Burrell’s proceeding was held before United States District Judge Kiyo A. Matsumoto, and Patterson’s proceeding was held before United States District Judge Carol Bagley Amon.

✰✰✰

NEW TIMETABLE FOR EQUIPMENT ENERGY EFFICIENCY STANDARDS: The U.S. Department of Energy is committing to a new timetable for updating energy efficiency standards for 20 categories of common consumer products and commercial equipment, as part of an agreement with State Attorney General Letitia James. The impacted products and equipment range. According to experts’ estimates, updated standards for impacted products, which range  from residential furnaces to laundry machines to electric motors, could provide more than $600 billion in total utility bill savings to American families by 2050 and avoid more than 90 million metric tons of carbon dioxide emissions annually, as much as ten years earlier.

The DOE’s energy efficiency standards currently cover more than 60 product categories, which collectively, use about 90 percent of the total amount of energy used in homes, 60 percent of the total amount energy used in commercial buildings, and 30 percent of the total amount of energy used in industrial facilities, nationwide

✰✰✰

FIRST-TIME HOMEBUYERS FACE LESS SPACE, HIGHER PRICES: First-time homebuyers in Brooklyn are being forced to compromise on space due to price and mortgage rate hikes, according to a report that the real estate search engine StreetEasy released this morning. A typical starter home (priced between $400k – $800k) in Brooklyn is eight percent smaller than in summer 2019, representing a decline from a median 1,002 square feet to 924 square feet (equivalent to about six typical parking spots in NYC)  F

Brooklyn homebuyers searching between $400K – $800K had 26 percent fewer homes to choose from this August compared the same month in 2019 (before the pandemic).

✰✰✰

UNAMIMOUS PASSAGE OF REP. JEFFRIES’ BILL TO PREVENT HUMAN TRAFFICKING: The House of Representatives has unanimously passed a bipartisan bill to prevent human trafficking that Brooklyn Congressmember Hakeem Jeffries (D-8th District) introduced.  The legislation will require the posting of the contact information of the National Human Trafficking Hotline (1-888-373-7888, TTY: 711, Text: 233733) in the restrooms of all U.S. ports of entry, airplanes, airports, trains, train stations, buses and bus stations so that any victim, or anyone who notices a potential victim of human trafficking, knows who to reach out to for help.
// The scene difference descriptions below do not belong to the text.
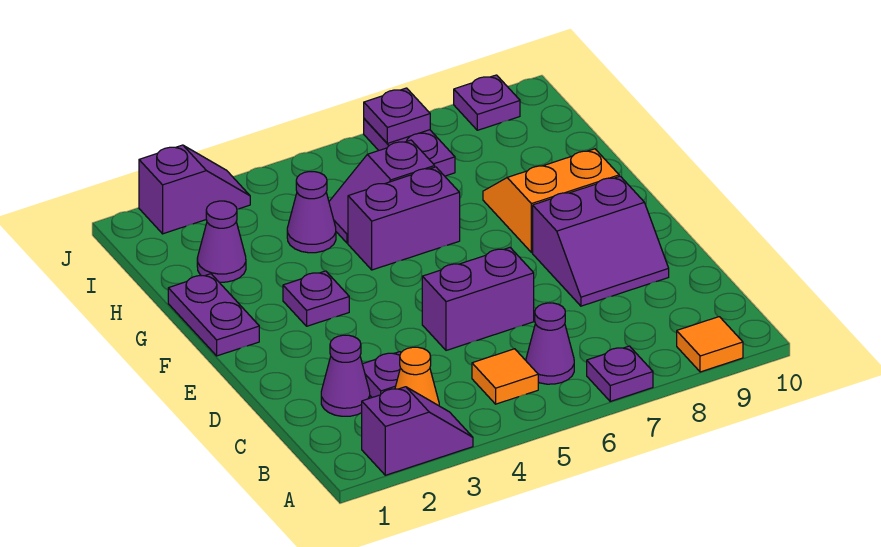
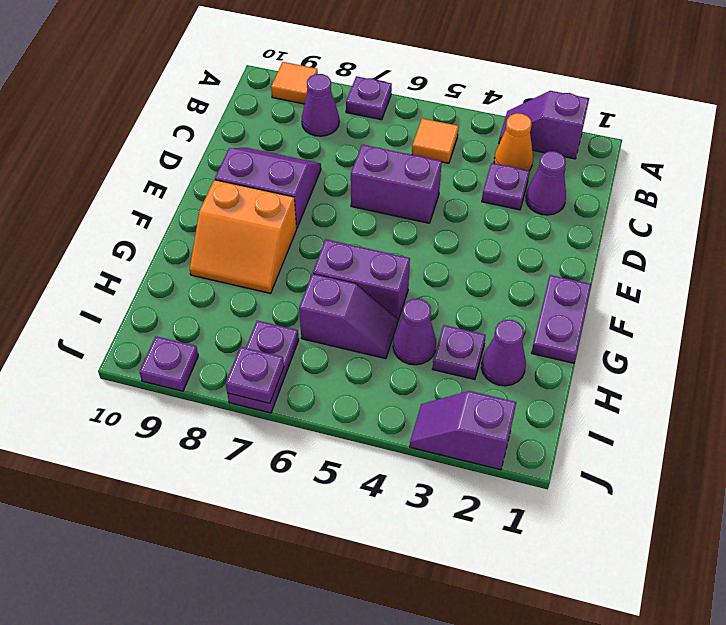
purple cone B6 level 1 -> purple cone B8 level 1
purple plate F3 level 1 -> purple plate H3 level 1

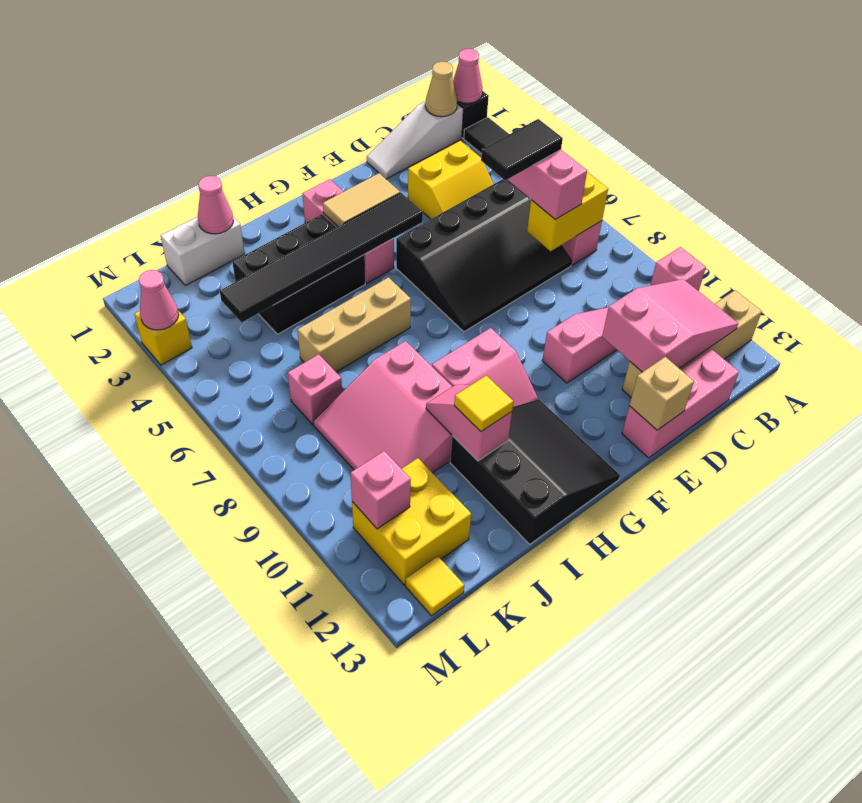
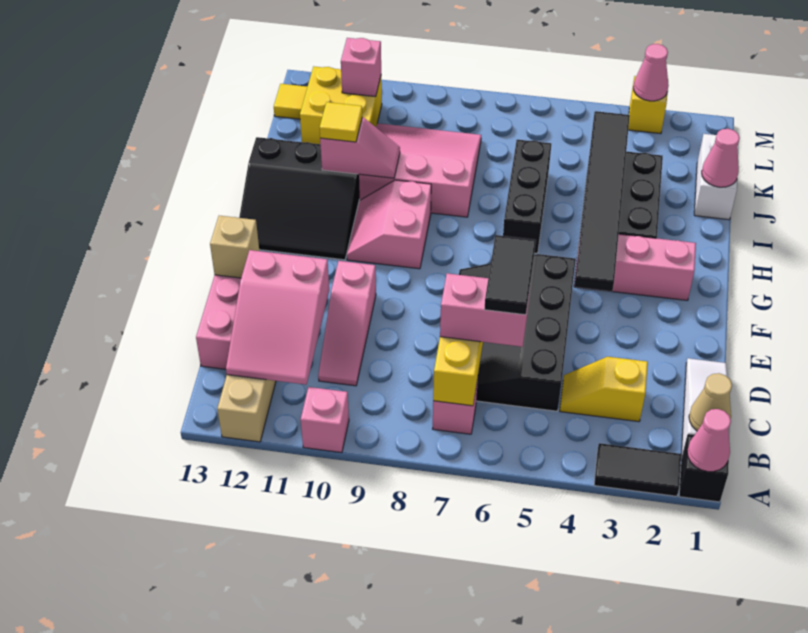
yellow slope C3:D4 level 1 top 3 -> yellow slope C3:C4 level 1 top 3
tan tile F3:G3 level 2 -> none
tan brick H6:J6 level 1 -> black brick H6:J6 level 1
pink brick K7 level 1 -> none

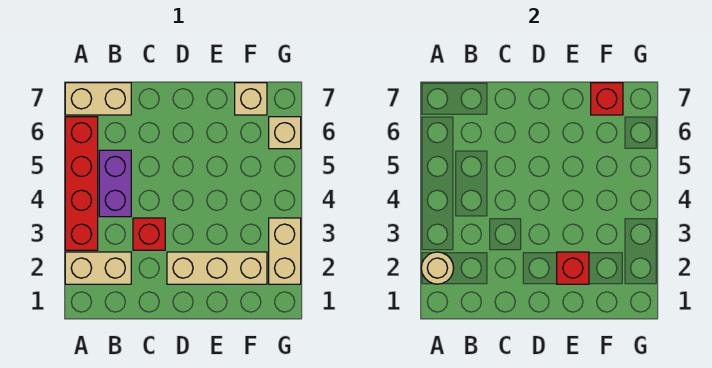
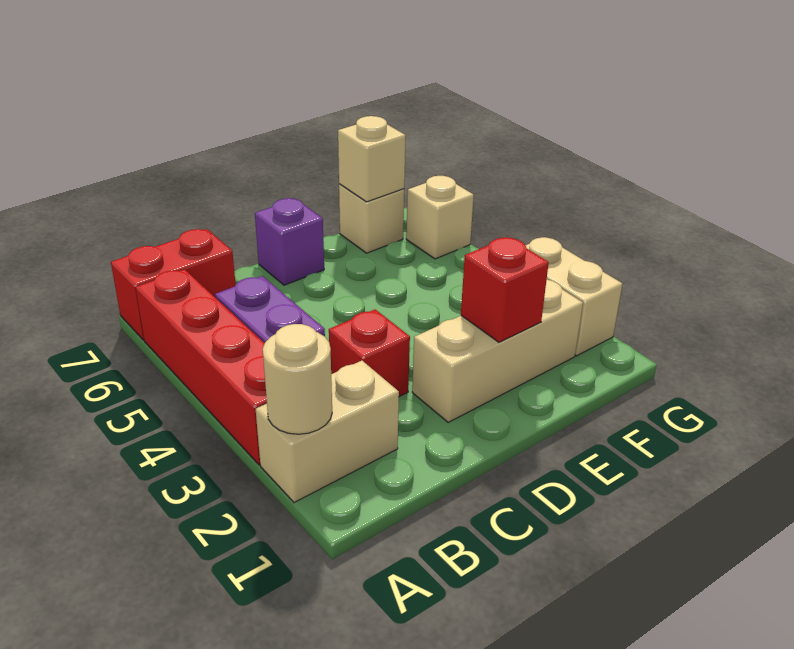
tan brick A7:B7 level 1 -> red brick A7:B7 level 1
none -> purple brick D7 level 1
red brick F7 level 2 -> tan brick F7 level 2

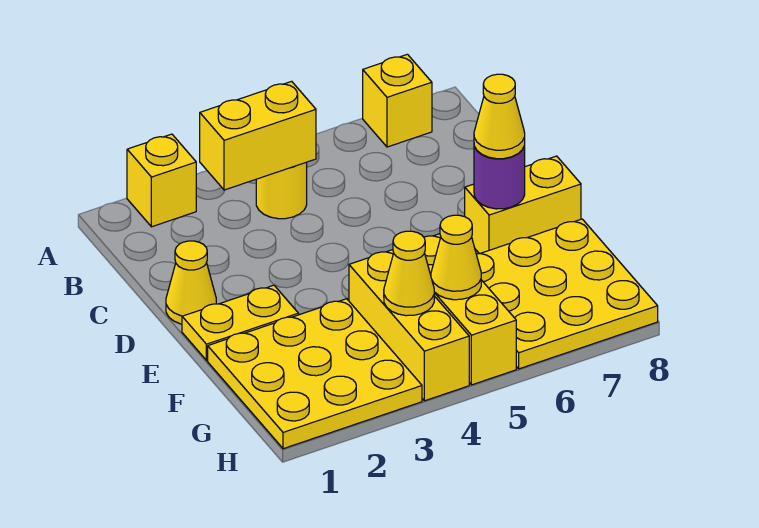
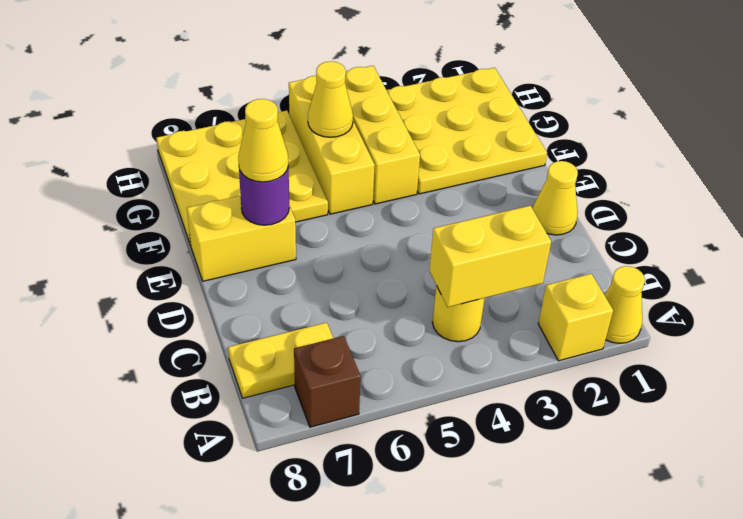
yellow brick A7 level 1 -> brown brick A7 level 1
yellow plate E1:E2 level 1 -> yellow plate B7:B8 level 1
yellow cone G4 level 2 -> yellow cone A1 level 1

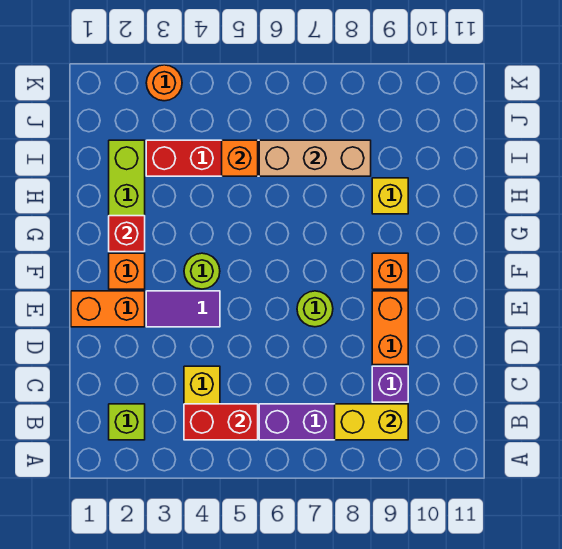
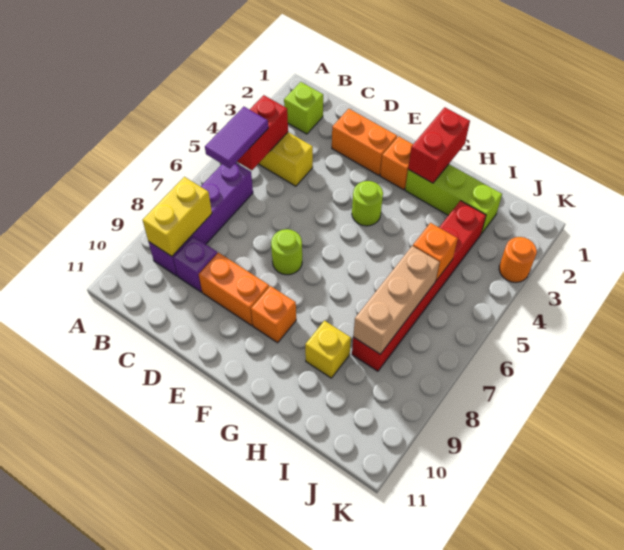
orange brick E1:E2 level 1 -> orange brick D2:E2 level 1
purple tile E3:E4 level 1 -> purple tile B5:B6 level 3
red brick G2 level 2 -> red brick G1:G2 level 2

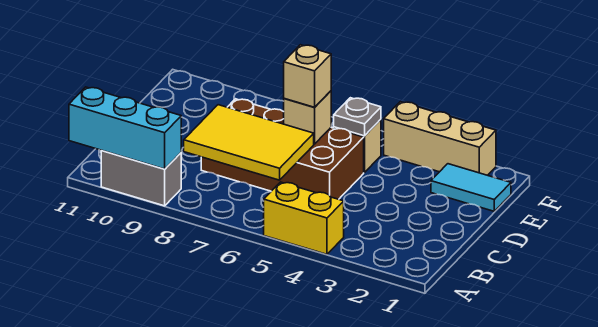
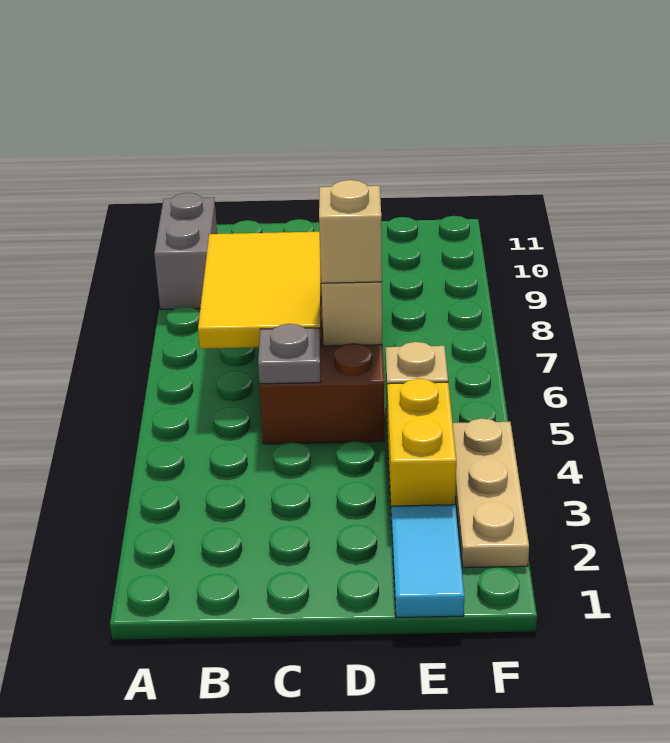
yellow brick A4:A5 level 1 -> yellow brick E3:E4 level 1
cyan brick A9:A11 level 2 -> none
grey plate E5 level 2 -> grey plate C5 level 2
tan brick F2:F4 level 1 -> tan plate F2:F4 level 1

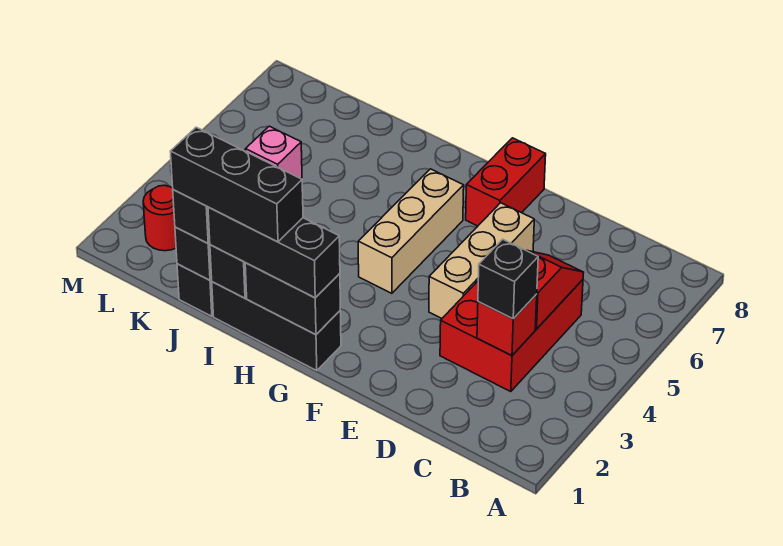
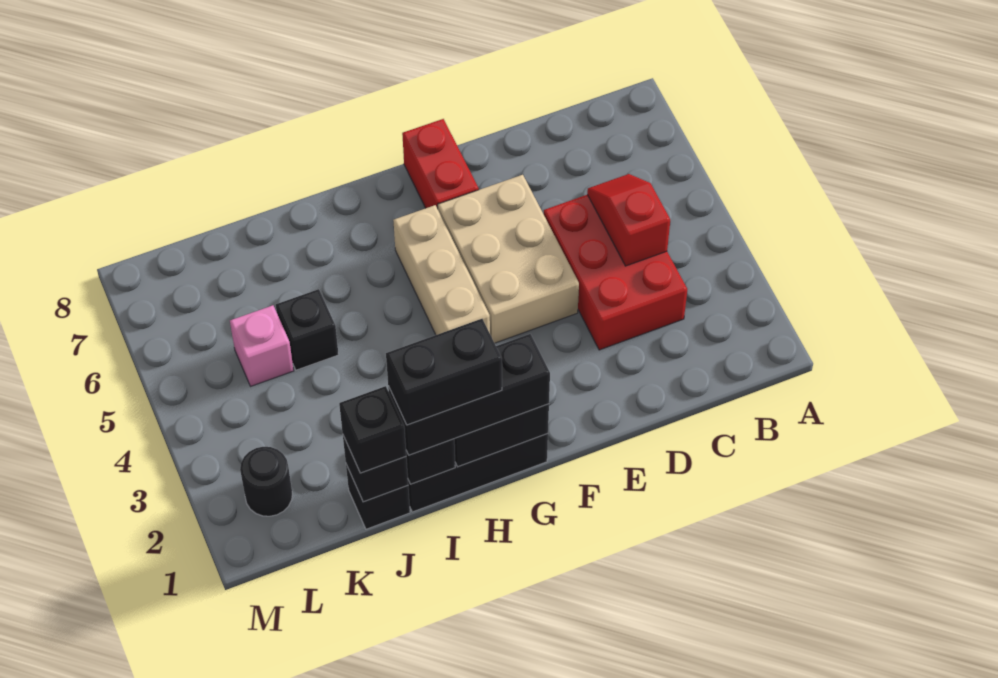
red brick C3 level 2 -> none
black brick C3 level 3 -> black brick J5 level 1
tan brick E4:E6 level 1 -> tan brick E4:F6 level 1
black brick H1:J1 level 4 -> black brick H1:I1 level 4
red round brick L2 level 1 -> black round brick L2 level 1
Human Trafficking is a multi-billion-dollar criminal industry that denies freedom to 24.9 million people around the world. Due to the nature of this crime, instances of human trafficking are underreported making it difficult to reach those who are in danger.

✰✰✰

JANE’S CAROUSEL REPORTEDLY AMONG SITES FOR SHOFAR ACROSS BROOKLYN: Brooklynites wishing to hear the shofar on Rosh Hashanah, — the Jewish New Year — can visit several outdoor sites around Brooklyn, thanks to the UJA-Federation of New York’s Shofar Across Brooklyn initiative. Shofar Across Brooklyn features more than 20 outdoor locations across the borough where synagogues and local organizations will sound the ancient Biblical instrument, considered to be the only one which has survived to present times, on Tuesday, September 27, at 5 p.m.

Two sites in Downtown Brooklyn are Chabad of Brooklyn Heights, 287 Hicks St. (east side), between Joralemon and State streets, and Chabad’s location at 230 Jay St.; at Cadman Plaza (Lab/Shul); Carroll Park in Carroll Gardens; Cobble Hill Park; and Jane’s Carousel in Brooklyn Bridge Park. Other sites listed on the website, https://www.ujafedny.org/shofar-across-brooklyn

✰✰✰

LITTLE AMAL WILL VISIT LANDMARK GREEN-WOOD CEMETERY: Little Amal, a 12-foot-tall, lifelike puppet of a 10-year-old Syrian refugee girl, who has enthralled Brooklynites this week, will visit the Green-Wood Cemetery this Friday, for a respite. according to announcement from the landmark organization. Her 3:30 p.m. walk-through, which is free and open to the public, will allow Amal to explore the beautiful cemetery grounds as part of an event created by Alexandra Aron for Remote Theater Project and Bangladesh Institute for Performing Arts, and local children vocal ensembles.

Little Amal (see story, elsewhere in this edition) has become an international sensation, having visited a dozen countries since July 2021.